羽生が約3000万円を寄附し、被災から再建したアイスリンク仙台。ただ、練習できる時間は限られていた。昼は阿部奈々美が自身の生徒を教えていたからだ。
「感染対策もあり、日中は家族が暮らす仙台のマンションからほとんど出ない生活。夜中にリンクに向かっては、深夜2時、3時まで4回転半の練習を続けていたのです」(同前)
ところが、羽生になおも試練が立ちはだかる。昨年11月、右足関節靱帯を再び損傷。ストレスから食道炎を患い、発熱もした。
「もう辞めちゃおうかな。こんなにやっているのにできない。これ以上、やる必要あるのか」
思わずそう漏らすこともあったという。
「最後の舞台で、オーサーより母を選んだのです」
だが、迎えた12月の全日本選手権では果敢に4回転半に挑戦。回転不足に終わったものの、6度目の優勝を果たした。コーチ不在の仙台で孤高の闘いを重ねる羽生。それゆえ、北京五輪では“最愛の女性”がどうしても欠かせなかった。

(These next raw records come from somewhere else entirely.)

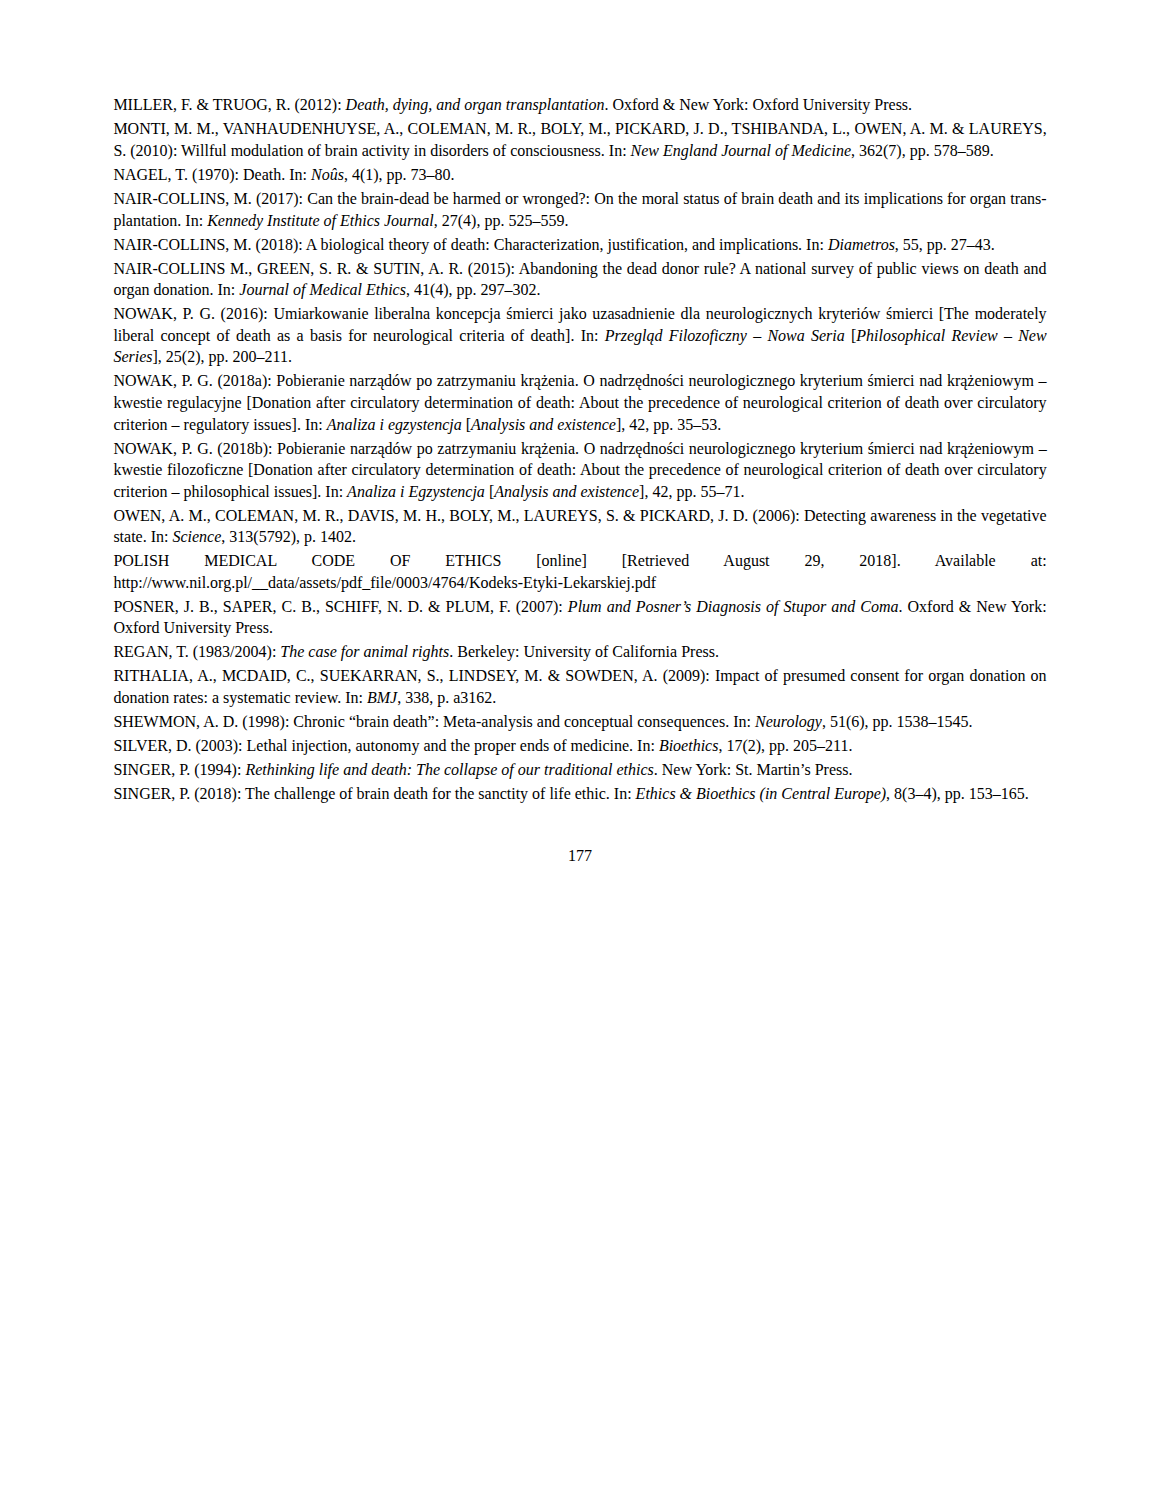MILLER, F. & TRUOG, R. (2012): Death, dying, and organ transplantation. Oxford & New York: Oxford University Press.
MONTI, M. M., VANHAUDENHUYSE, A., COLEMAN, M. R., BOLY, M., PICKARD, J. D., TSHIBANDA, L., OWEN, A. M. & LAUREYS, S. (2010): Willful modulation of brain activity in disorders of consciousness. In: New England Journal of Medicine, 362(7), pp. 578–589.
NAGEL, T. (1970): Death. In: Noûs, 4(1), pp. 73–80.
NAIR-COLLINS, M. (2017): Can the brain-dead be harmed or wronged?: On the moral status of brain death and its implications for organ transplantation. In: Kennedy Institute of Ethics Journal, 27(4), pp. 525–559.
NAIR-COLLINS, M. (2018): A biological theory of death: Characterization, justification, and implications. In: Diametros, 55, pp. 27–43.
NAIR-COLLINS M., GREEN, S. R. & SUTIN, A. R. (2015): Abandoning the dead donor rule? A national survey of public views on death and organ donation. In: Journal of Medical Ethics, 41(4), pp. 297–302.
NOWAK, P. G. (2016): Umiarkowanie liberalna koncepcja śmierci jako uzasadnienie dla neurologicznych kryteriów śmierci [The moderately liberal concept of death as a basis for neurological criteria of death]. In: Przegląd Filozoficzny – Nowa Seria [Philosophical Review – New Series], 25(2), pp. 200–211.
NOWAK, P. G. (2018a): Pobieranie narządów po zatrzymaniu krążenia. O nadrzędności neurologicznego kryterium śmierci nad krążeniowym – kwestie regulacyjne [Donation after circulatory determination of death: About the precedence of neurological criterion of death over circulatory criterion – regulatory issues]. In: Analiza i egzystencja [Analysis and existence], 42, pp. 35–53.
NOWAK, P. G. (2018b): Pobieranie narządów po zatrzymaniu krążenia. O nadrzędności neurologicznego kryterium śmierci nad krążeniowym – kwestie filozoficzne [Donation after circulatory determination of death: About the precedence of neurological criterion of death over circulatory criterion – philosophical issues]. In: Analiza i Egzystencja [Analysis and existence], 42, pp. 55–71.
OWEN, A. M., COLEMAN, M. R., DAVIS, M. H., BOLY, M., LAUREYS, S. & PICKARD, J. D. (2006): Detecting awareness in the vegetative state. In: Science, 313(5792), p. 1402.
POLISH MEDICAL CODE OF ETHICS [online] [Retrieved August 29, 2018]. Available at: http://www.nil.org.pl/__data/assets/pdf_file/0003/4764/Kodeks-Etyki-Lekarskiej.pdf
POSNER, J. B., SAPER, C. B., SCHIFF, N. D. & PLUM, F. (2007): Plum and Posner’s Diagnosis of Stupor and Coma. Oxford & New York: Oxford University Press.
REGAN, T. (1983/2004): The case for animal rights. Berkeley: University of California Press.
RITHALIA, A., MCDAID, C., SUEKARRAN, S., LINDSEY, M. & SOWDEN, A. (2009): Impact of presumed consent for organ donation on donation rates: a systematic review. In: BMJ, 338, p. a3162.
SHEWMON, A. D. (1998): Chronic “brain death”: Meta-analysis and conceptual consequences. In: Neurology, 51(6), pp. 1538–1545.
SILVER, D. (2003): Lethal injection, autonomy and the proper ends of medicine. In: Bioethics, 17(2), pp. 205–211.
SINGER, P. (1994): Rethinking life and death: The collapse of our traditional ethics. New York: St. Martin’s Press.
SINGER, P. (2018): The challenge of brain death for the sanctity of life ethic. In: Ethics & Bioethics (in Central Europe), 8(3–4), pp. 153–165.
177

1月14日、オンラインで開かれた連盟の理事会。理事の一人が証言する。
「この日の理事会で、由美さんを“支援スタッフ”として北京に帯同することが決まりました」
“支援スタッフ”とは、どんな立場なのか。
「日本食を作るシェフや選手個人で雇っているトレーナー、用具整備を担当するメーカー社員ら選手の支援をするスタッフです。今回はコロナ対策もあって、支援スタッフに付与するパスの数を絞っていました」(別の連盟関係者)

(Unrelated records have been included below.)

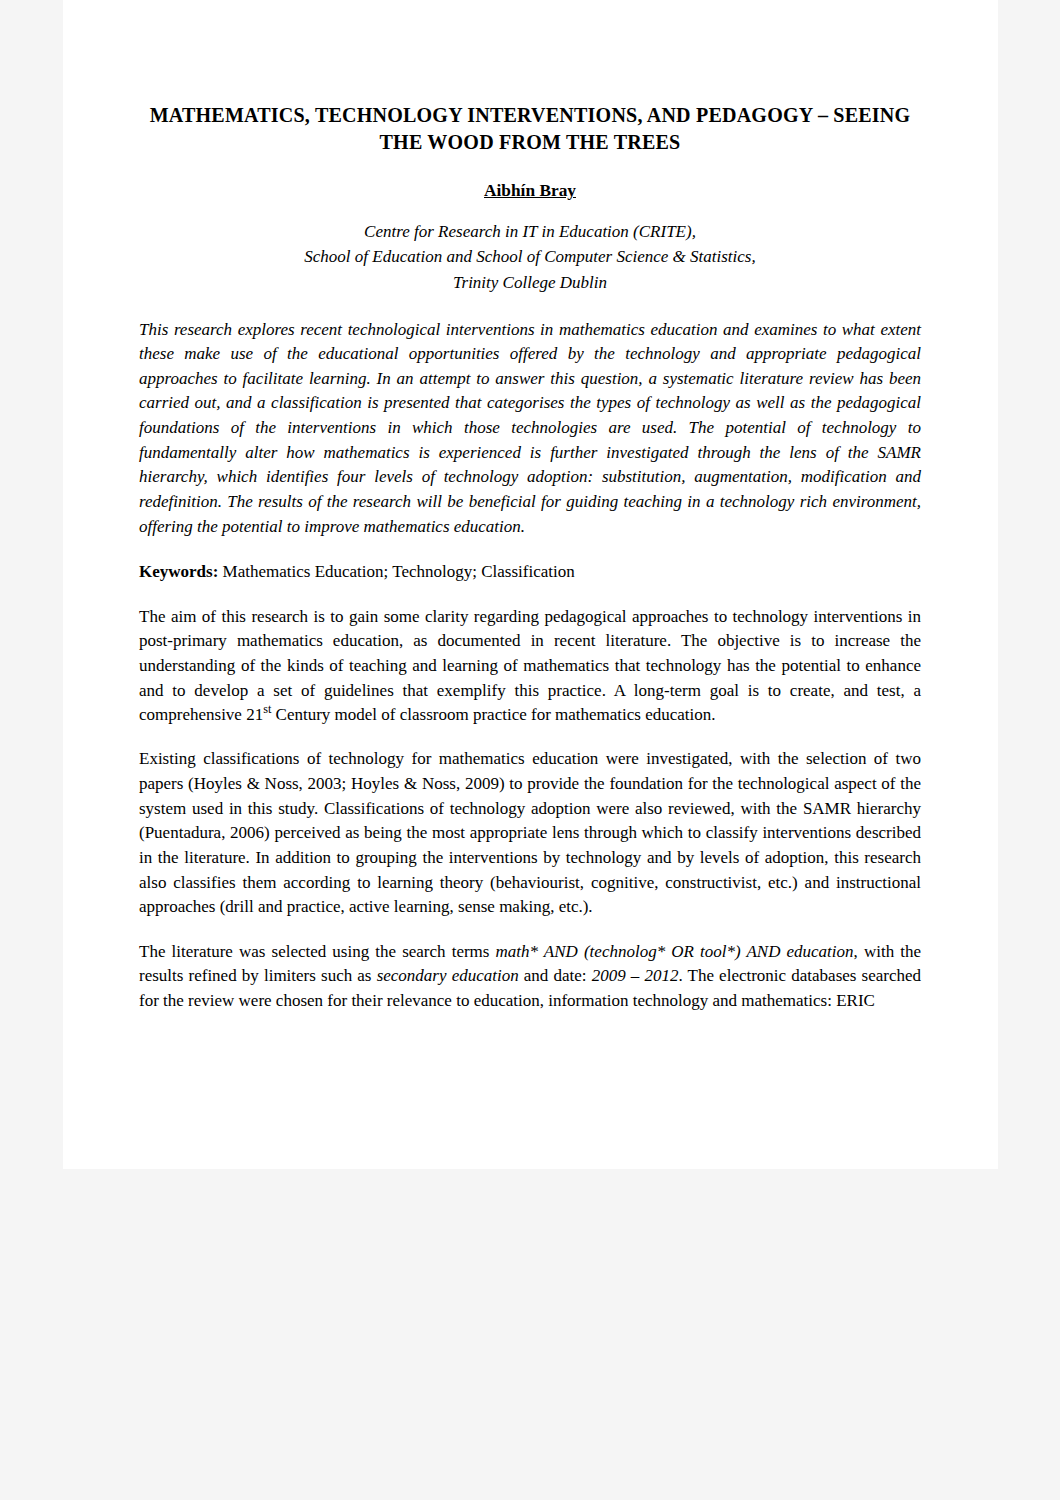Mathematics, Technology Interventions, and Pedagogy – Seeing the Wood from the Trees
Aibhín Bray
Centre for Research in IT in Education (CRITE),
School of Education and School of Computer Science & Statistics,
Trinity College Dublin
This research explores recent technological interventions in mathematics education and examines to what extent these make use of the educational opportunities offered by the technology and appropriate pedagogical approaches to facilitate learning. In an attempt to answer this question, a systematic literature review has been carried out, and a classification is presented that categorises the types of technology as well as the pedagogical foundations of the interventions in which those technologies are used. The potential of technology to fundamentally alter how mathematics is experienced is further investigated through the lens of the SAMR hierarchy, which identifies four levels of technology adoption: substitution, augmentation, modification and redefinition. The results of the research will be beneficial for guiding teaching in a technology rich environment, offering the potential to improve mathematics education.
Keywords: Mathematics Education; Technology; Classification
The aim of this research is to gain some clarity regarding pedagogical approaches to technology interventions in post-primary mathematics education, as documented in recent literature. The objective is to increase the understanding of the kinds of teaching and learning of mathematics that technology has the potential to enhance and to develop a set of guidelines that exemplify this practice. A long-term goal is to create, and test, a comprehensive 21st Century model of classroom practice for mathematics education.
Existing classifications of technology for mathematics education were investigated, with the selection of two papers (Hoyles & Noss, 2003; Hoyles & Noss, 2009) to provide the foundation for the technological aspect of the system used in this study. Classifications of technology adoption were also reviewed, with the SAMR hierarchy (Puentadura, 2006) perceived as being the most appropriate lens through which to classify interventions described in the literature. In addition to grouping the interventions by technology and by levels of adoption, this research also classifies them according to learning theory (behaviourist, cognitive, constructivist, etc.) and instructional approaches (drill and practice, active learning, sense making, etc.).
The literature was selected using the search terms math* AND (technolog* OR tool*) AND education, with the results refined by limiters such as secondary education and date: 2009 – 2012. The electronic databases searched for the review were chosen for their relevance to education, information technology and mathematics: ERIC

そうした中、連盟は羽生の希望を叶える形で、異例なことだったが、由美の北京帯同を認めたのだ。
「由美さんはこれまで国内外の試合で必ず同行してきました。パンが苦手な羽生は海外でもコメが必須。本人の体調、精神状態を誰より把握しているのが、彼女です。一方で羽生はオーサーをコーチとして登録するのを見送りました。最後の舞台で、オーサーより母を選んだのです」(同前)

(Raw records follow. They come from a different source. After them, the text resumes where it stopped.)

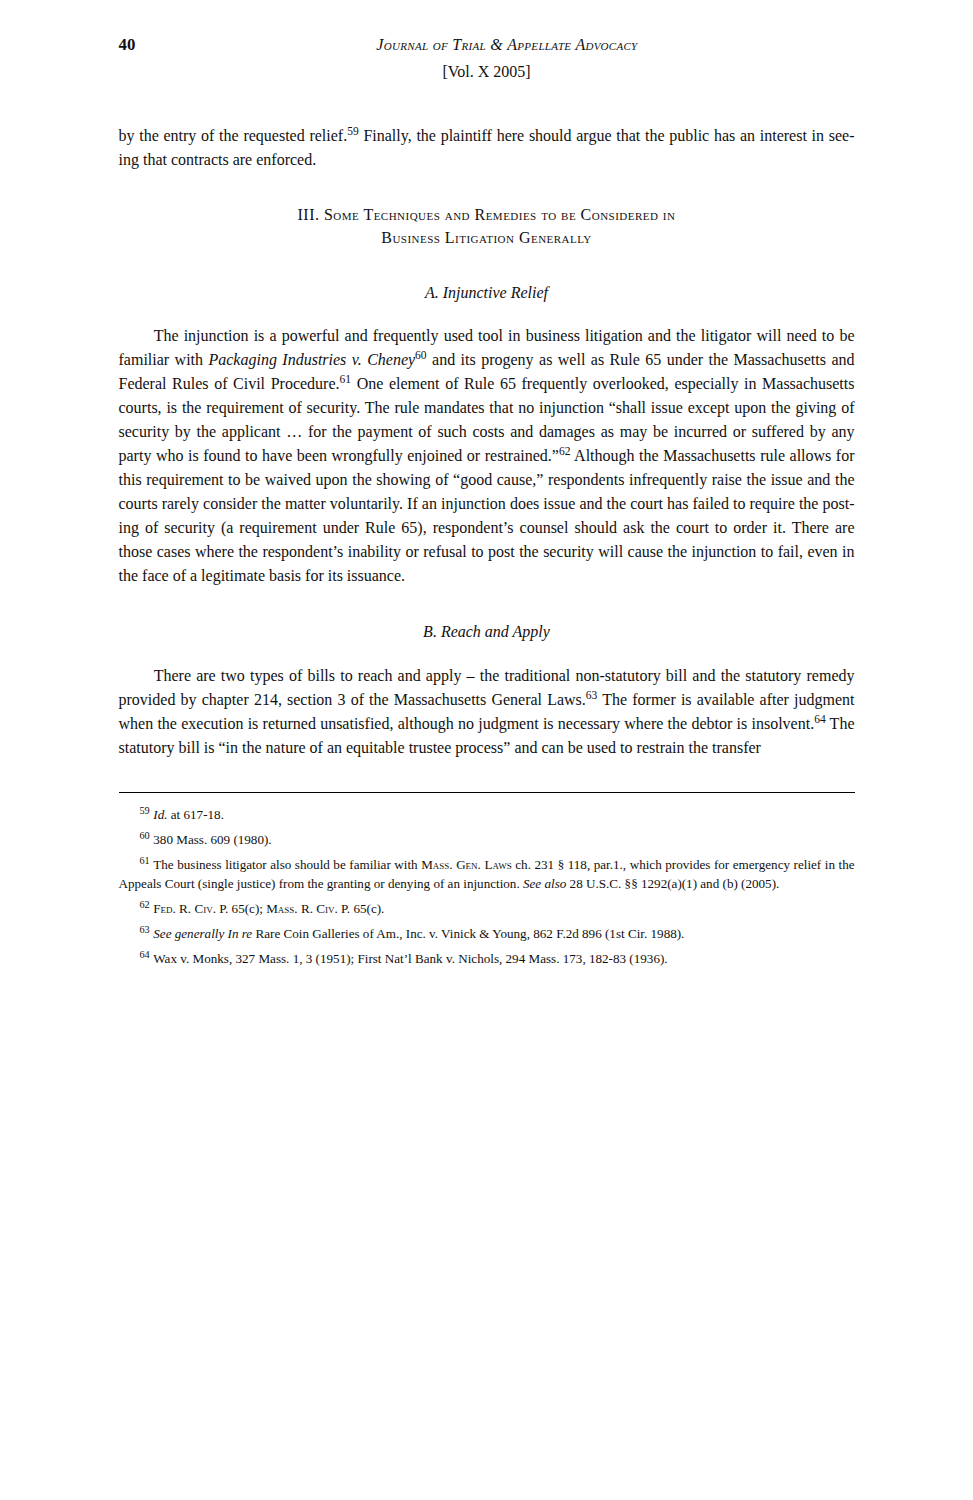40 Journal of Trial & Appellate Advocacy
[Vol. X 2005]
by the entry of the requested relief.59 Finally, the plaintiff here should argue that the public has an interest in seeing that contracts are enforced.
III. Some Techniques and Remedies to be Considered in
Business Litigation Generally
A. Injunctive Relief
The injunction is a powerful and frequently used tool in business litigation and the litigator will need to be familiar with Packaging Industries v. Cheney60 and its progeny as well as Rule 65 under the Massachusetts and Federal Rules of Civil Procedure.61 One element of Rule 65 frequently overlooked, especially in Massachusetts courts, is the requirement of security. The rule mandates that no injunction “shall issue except upon the giving of security by the applicant … for the payment of such costs and damages as may be incurred or suffered by any party who is found to have been wrongfully enjoined or restrained.”62 Although the Massachusetts rule allows for this requirement to be waived upon the showing of “good cause,” respondents infrequently raise the issue and the courts rarely consider the matter voluntarily. If an injunction does issue and the court has failed to require the posting of security (a requirement under Rule 65), respondent’s counsel should ask the court to order it. There are those cases where the respondent’s inability or refusal to post the security will cause the injunction to fail, even in the face of a legitimate basis for its issuance.
B. Reach and Apply
There are two types of bills to reach and apply – the traditional non-statutory bill and the statutory remedy provided by chapter 214, section 3 of the Massachusetts General Laws.63 The former is available after judgment when the execution is returned unsatisfied, although no judgment is necessary where the debtor is insolvent.64 The statutory bill is “in the nature of an equitable trustee process” and can be used to restrain the transfer
Id. at 617-18.
380 Mass. 609 (1980).
The business litigator also should be familiar with Mass. Gen. Laws ch. 231 § 118, par.1., which provides for emergency relief in the Appeals Court (single justice) from the granting or denying of an injunction. See also 28 U.S.C. §§ 1292(a)(1) and (b) (2005).
Fed. R. Civ. P. 65(c); Mass. R. Civ. P. 65(c).
See generally In re Rare Coin Galleries of Am., Inc. v. Vinick & Young, 862 F.2d 896 (1st Cir. 1988).
Wax v. Monks, 327 Mass. 1, 3 (1951); First Nat’l Bank v. Nichols, 294 Mass. 173, 182-83 (1936).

冒頭のように2月6日昼、北京に降り立った羽生。傍らに寄り添うように歩いていたのは、由美だった。
そして――。
目に涙を滲ませたSPからの挽回を期す10日のフリー。羽生が初めて氷の上に立ってから、実に23年の歳月が経過していた。最後まで支えた母、夢を諦めた姉。彼を愛する家族の想いも乗せ、不屈の絶対王者は“ラストダンス”の舞台に立つ。